[[ Records for the task open ]]

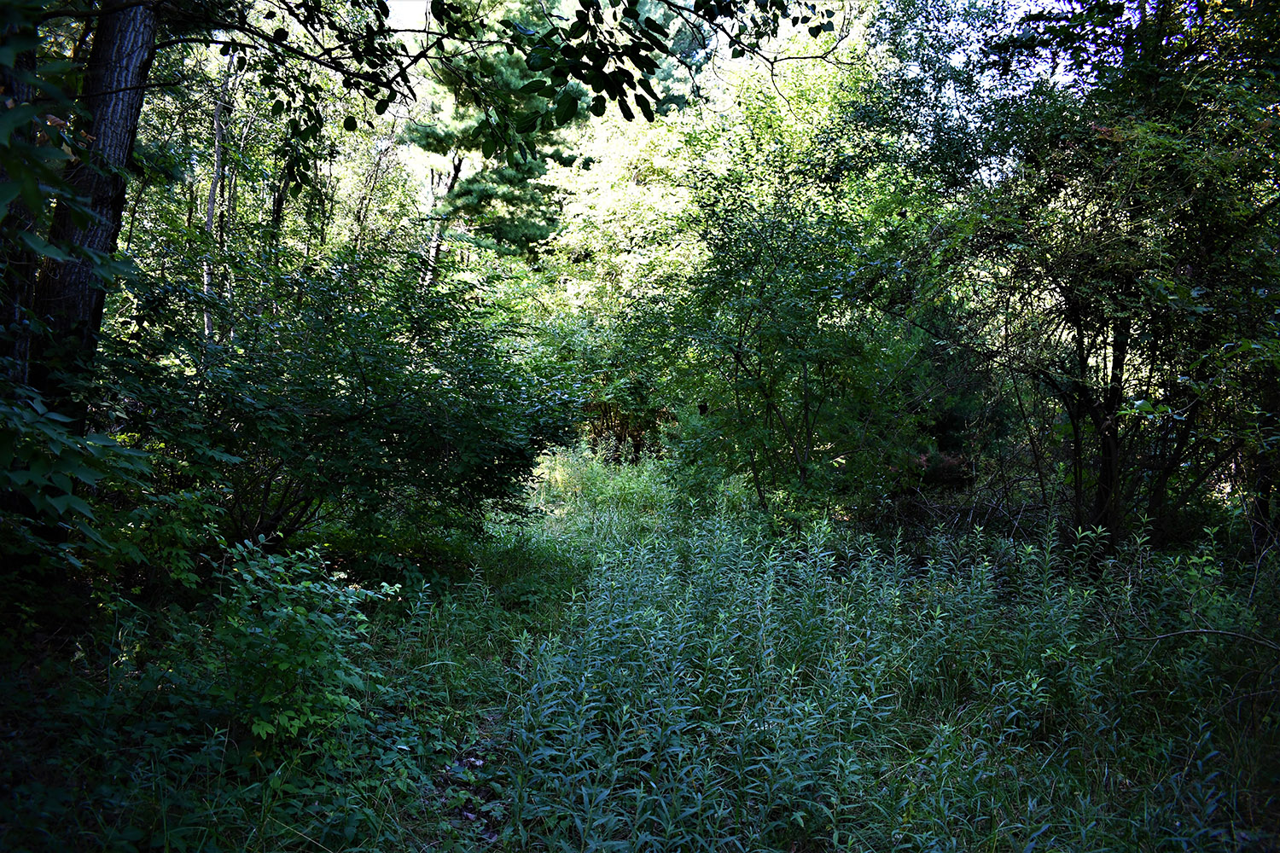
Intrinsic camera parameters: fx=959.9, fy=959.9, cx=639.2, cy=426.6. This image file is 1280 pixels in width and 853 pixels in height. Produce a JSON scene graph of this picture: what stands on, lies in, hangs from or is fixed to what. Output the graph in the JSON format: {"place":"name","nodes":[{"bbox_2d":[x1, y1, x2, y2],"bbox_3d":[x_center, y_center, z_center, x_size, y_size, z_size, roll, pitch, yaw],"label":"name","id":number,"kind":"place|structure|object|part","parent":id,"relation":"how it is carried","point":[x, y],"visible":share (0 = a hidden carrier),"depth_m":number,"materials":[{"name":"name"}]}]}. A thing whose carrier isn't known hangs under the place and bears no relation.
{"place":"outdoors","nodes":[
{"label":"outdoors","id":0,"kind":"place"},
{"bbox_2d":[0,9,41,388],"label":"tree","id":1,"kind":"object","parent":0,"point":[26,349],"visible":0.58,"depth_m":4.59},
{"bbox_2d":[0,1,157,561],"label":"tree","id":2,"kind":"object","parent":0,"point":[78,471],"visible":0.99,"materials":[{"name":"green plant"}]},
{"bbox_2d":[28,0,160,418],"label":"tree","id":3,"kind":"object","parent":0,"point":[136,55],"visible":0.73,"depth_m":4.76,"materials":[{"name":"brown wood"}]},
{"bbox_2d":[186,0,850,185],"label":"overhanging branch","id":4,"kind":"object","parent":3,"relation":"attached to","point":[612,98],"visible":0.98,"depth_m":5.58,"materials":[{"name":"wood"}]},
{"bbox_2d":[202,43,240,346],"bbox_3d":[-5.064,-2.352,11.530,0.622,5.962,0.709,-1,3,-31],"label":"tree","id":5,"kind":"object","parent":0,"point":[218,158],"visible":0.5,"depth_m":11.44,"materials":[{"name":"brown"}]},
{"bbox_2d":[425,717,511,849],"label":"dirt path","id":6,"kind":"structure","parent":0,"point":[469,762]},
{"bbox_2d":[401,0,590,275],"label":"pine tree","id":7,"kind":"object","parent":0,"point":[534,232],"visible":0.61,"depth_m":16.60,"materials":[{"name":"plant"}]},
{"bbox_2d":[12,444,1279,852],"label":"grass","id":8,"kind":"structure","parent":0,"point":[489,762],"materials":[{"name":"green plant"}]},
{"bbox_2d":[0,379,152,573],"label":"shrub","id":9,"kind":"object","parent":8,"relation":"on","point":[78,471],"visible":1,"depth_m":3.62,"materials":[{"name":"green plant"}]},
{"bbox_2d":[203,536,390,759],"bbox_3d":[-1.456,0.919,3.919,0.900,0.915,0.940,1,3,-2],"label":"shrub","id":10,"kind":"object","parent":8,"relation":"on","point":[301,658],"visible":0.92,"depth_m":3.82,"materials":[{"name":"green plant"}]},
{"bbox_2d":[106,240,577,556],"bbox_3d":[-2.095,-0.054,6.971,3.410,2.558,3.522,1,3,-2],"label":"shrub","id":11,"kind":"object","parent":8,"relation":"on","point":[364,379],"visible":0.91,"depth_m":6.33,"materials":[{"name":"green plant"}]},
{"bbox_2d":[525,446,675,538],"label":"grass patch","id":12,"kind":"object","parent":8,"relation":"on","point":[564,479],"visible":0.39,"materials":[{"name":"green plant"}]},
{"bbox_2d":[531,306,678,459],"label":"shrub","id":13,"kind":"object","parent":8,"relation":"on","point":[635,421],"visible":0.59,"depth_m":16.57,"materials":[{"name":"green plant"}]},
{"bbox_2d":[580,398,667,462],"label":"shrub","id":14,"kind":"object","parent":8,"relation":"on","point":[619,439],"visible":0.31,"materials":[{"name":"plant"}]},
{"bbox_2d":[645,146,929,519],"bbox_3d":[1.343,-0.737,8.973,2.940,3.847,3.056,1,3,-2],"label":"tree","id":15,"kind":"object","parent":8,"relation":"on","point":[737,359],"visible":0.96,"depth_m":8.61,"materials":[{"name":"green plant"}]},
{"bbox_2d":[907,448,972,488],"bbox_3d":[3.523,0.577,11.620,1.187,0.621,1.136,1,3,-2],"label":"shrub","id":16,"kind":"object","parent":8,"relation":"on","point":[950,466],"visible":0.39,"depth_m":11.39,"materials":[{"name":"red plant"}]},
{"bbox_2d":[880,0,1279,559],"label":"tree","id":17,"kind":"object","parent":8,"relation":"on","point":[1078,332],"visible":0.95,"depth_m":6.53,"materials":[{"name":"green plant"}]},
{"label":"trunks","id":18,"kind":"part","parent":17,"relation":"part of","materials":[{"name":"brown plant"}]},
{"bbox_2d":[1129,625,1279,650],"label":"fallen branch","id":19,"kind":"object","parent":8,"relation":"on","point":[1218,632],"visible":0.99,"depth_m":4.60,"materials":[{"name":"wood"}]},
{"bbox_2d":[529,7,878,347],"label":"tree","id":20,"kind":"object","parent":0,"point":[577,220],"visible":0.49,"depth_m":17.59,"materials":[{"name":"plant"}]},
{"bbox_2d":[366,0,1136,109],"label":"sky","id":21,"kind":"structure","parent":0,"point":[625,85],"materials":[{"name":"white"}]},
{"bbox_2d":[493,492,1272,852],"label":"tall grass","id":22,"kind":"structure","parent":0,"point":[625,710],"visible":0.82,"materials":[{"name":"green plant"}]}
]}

[[ Records for the task closed ]]

Output, exactly, all the records above; include no pictures.

_Response to this exercise_.
Intrinsic camera parameters: fx=959.9, fy=959.9, cx=639.2, cy=426.6. This image file is 1280 pixels in width and 853 pixels in height. Produce a JSON scene graph of this picture: what stands on, lies in, hangs from or is fixed to what. Output the graph in the JSON format: {"place":"name","nodes":[{"bbox_2d":[x1, y1, x2, y2],"bbox_3d":[x_center, y_center, z_center, x_size, y_size, z_size, roll, pitch, yaw],"label":"name","id":number,"kind":"place|structure|object|part","parent":id,"relation":"how it is carried","point":[x, y],"visible":share (0 = a hidden carrier),"depth_m":number,"materials":[{"name":"name"}]}]}. A thing whose carrier isn't known hangs under the place and bears no relation.
{"place":"outdoors","nodes":[
{"label":"outdoors","id":0,"kind":"place"},
{"bbox_2d":[0,9,41,388],"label":"tree","id":1,"kind":"object","parent":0,"point":[26,349],"visible":0.58,"depth_m":4.59},
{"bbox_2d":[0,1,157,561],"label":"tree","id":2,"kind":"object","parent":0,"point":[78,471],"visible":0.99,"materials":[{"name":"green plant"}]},
{"bbox_2d":[28,0,160,418],"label":"tree","id":3,"kind":"object","parent":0,"point":[136,55],"visible":0.73,"depth_m":4.76,"materials":[{"name":"brown wood"}]},
{"bbox_2d":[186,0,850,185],"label":"overhanging branch","id":4,"kind":"object","parent":3,"relation":"attached to","point":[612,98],"visible":0.98,"depth_m":5.58,"materials":[{"name":"wood"}]},
{"bbox_2d":[202,43,240,346],"bbox_3d":[-5.064,-2.352,11.530,0.622,5.962,0.709,-1,3,-31],"label":"tree","id":5,"kind":"object","parent":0,"point":[218,158],"visible":0.5,"depth_m":11.44,"materials":[{"name":"brown"}]},
{"bbox_2d":[425,717,511,849],"label":"dirt path","id":6,"kind":"structure","parent":0,"point":[469,762]},
{"bbox_2d":[401,0,590,275],"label":"pine tree","id":7,"kind":"object","parent":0,"point":[534,232],"visible":0.61,"depth_m":16.60,"materials":[{"name":"plant"}]},
{"bbox_2d":[12,444,1279,852],"label":"grass","id":8,"kind":"structure","parent":0,"point":[489,762],"materials":[{"name":"green plant"}]},
{"bbox_2d":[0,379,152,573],"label":"shrub","id":9,"kind":"object","parent":8,"relation":"on","point":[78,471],"visible":1,"depth_m":3.62,"materials":[{"name":"green plant"}]},
{"bbox_2d":[203,536,390,759],"bbox_3d":[-1.456,0.919,3.919,0.900,0.915,0.940,1,3,-2],"label":"shrub","id":10,"kind":"object","parent":8,"relation":"on","point":[301,658],"visible":0.92,"depth_m":3.82,"materials":[{"name":"green plant"}]},
{"bbox_2d":[106,240,577,556],"bbox_3d":[-2.095,-0.054,6.971,3.410,2.558,3.522,1,3,-2],"label":"shrub","id":11,"kind":"object","parent":8,"relation":"on","point":[364,379],"visible":0.91,"depth_m":6.33,"materials":[{"name":"green plant"}]},
{"bbox_2d":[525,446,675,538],"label":"grass patch","id":12,"kind":"object","parent":8,"relation":"on","point":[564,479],"visible":0.39,"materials":[{"name":"green plant"}]},
{"bbox_2d":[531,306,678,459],"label":"shrub","id":13,"kind":"object","parent":8,"relation":"on","point":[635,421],"visible":0.59,"depth_m":16.57,"materials":[{"name":"green plant"}]},
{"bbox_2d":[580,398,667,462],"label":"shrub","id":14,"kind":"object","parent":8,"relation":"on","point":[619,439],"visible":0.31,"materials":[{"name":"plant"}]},
{"bbox_2d":[645,146,929,519],"bbox_3d":[1.343,-0.737,8.973,2.940,3.847,3.056,1,3,-2],"label":"tree","id":15,"kind":"object","parent":8,"relation":"on","point":[737,359],"visible":0.96,"depth_m":8.61,"materials":[{"name":"green plant"}]},
{"bbox_2d":[907,448,972,488],"bbox_3d":[3.523,0.577,11.620,1.187,0.621,1.136,1,3,-2],"label":"shrub","id":16,"kind":"object","parent":8,"relation":"on","point":[950,466],"visible":0.39,"depth_m":11.39,"materials":[{"name":"red plant"}]},
{"bbox_2d":[880,0,1279,559],"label":"tree","id":17,"kind":"object","parent":8,"relation":"on","point":[1078,332],"visible":0.95,"depth_m":6.53,"materials":[{"name":"green plant"}]},
{"label":"trunks","id":18,"kind":"part","parent":17,"relation":"part of","materials":[{"name":"brown plant"}]},
{"bbox_2d":[1129,625,1279,650],"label":"fallen branch","id":19,"kind":"object","parent":8,"relation":"on","point":[1218,632],"visible":0.99,"depth_m":4.60,"materials":[{"name":"wood"}]},
{"bbox_2d":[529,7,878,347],"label":"tree","id":20,"kind":"object","parent":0,"point":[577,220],"visible":0.49,"depth_m":17.59,"materials":[{"name":"plant"}]},
{"bbox_2d":[366,0,1136,109],"label":"sky","id":21,"kind":"structure","parent":0,"point":[625,85],"materials":[{"name":"white"}]},
{"bbox_2d":[493,492,1272,852],"label":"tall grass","id":22,"kind":"structure","parent":0,"point":[625,710],"visible":0.82,"materials":[{"name":"green plant"}]}
]}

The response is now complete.